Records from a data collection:
....

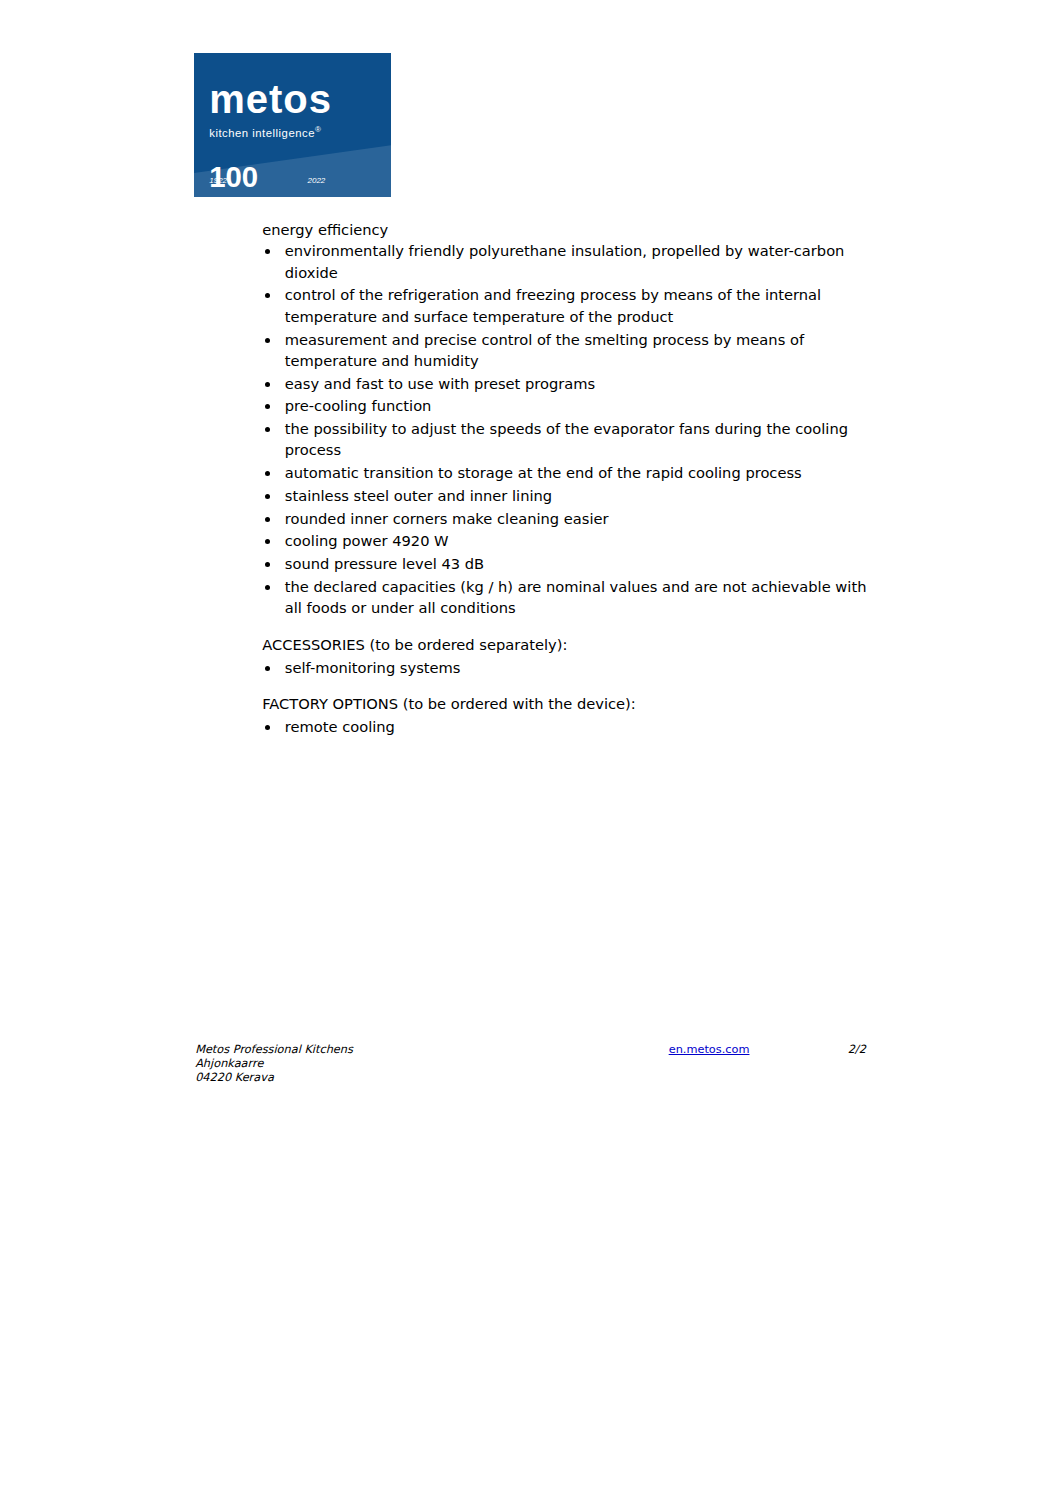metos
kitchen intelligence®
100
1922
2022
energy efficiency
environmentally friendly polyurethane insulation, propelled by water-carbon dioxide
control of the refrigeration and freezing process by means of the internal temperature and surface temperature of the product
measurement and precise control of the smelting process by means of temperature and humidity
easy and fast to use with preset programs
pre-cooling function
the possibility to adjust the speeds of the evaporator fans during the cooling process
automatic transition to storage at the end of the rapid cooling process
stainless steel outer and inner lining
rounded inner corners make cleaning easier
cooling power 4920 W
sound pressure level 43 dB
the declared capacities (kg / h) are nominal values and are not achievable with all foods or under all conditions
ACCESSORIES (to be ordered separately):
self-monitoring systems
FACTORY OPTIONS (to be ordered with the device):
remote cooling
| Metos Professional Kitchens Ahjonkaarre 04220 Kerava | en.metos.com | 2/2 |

....

Task description: Nothing from before the line containing "the possibility to" should appear; copy that line and each one after it through the last line of the entries, exactly.

Answer box:
the possibility to adjust the speeds of the evaporator fans during the cooling process
automatic transition to storage at the end of the rapid cooling process
stainless steel outer and inner lining
rounded inner corners make cleaning easier
cooling power 4920 W
sound pressure level 43 dB
the declared capacities (kg / h) are nominal values and are not achievable with all foods or under all conditions
ACCESSORIES (to be ordered separately):
self-monitoring systems
FACTORY OPTIONS (to be ordered with the device):
remote cooling
| Metos Professional Kitchens Ahjonkaarre 04220 Kerava | en.metos.com | 2/2 |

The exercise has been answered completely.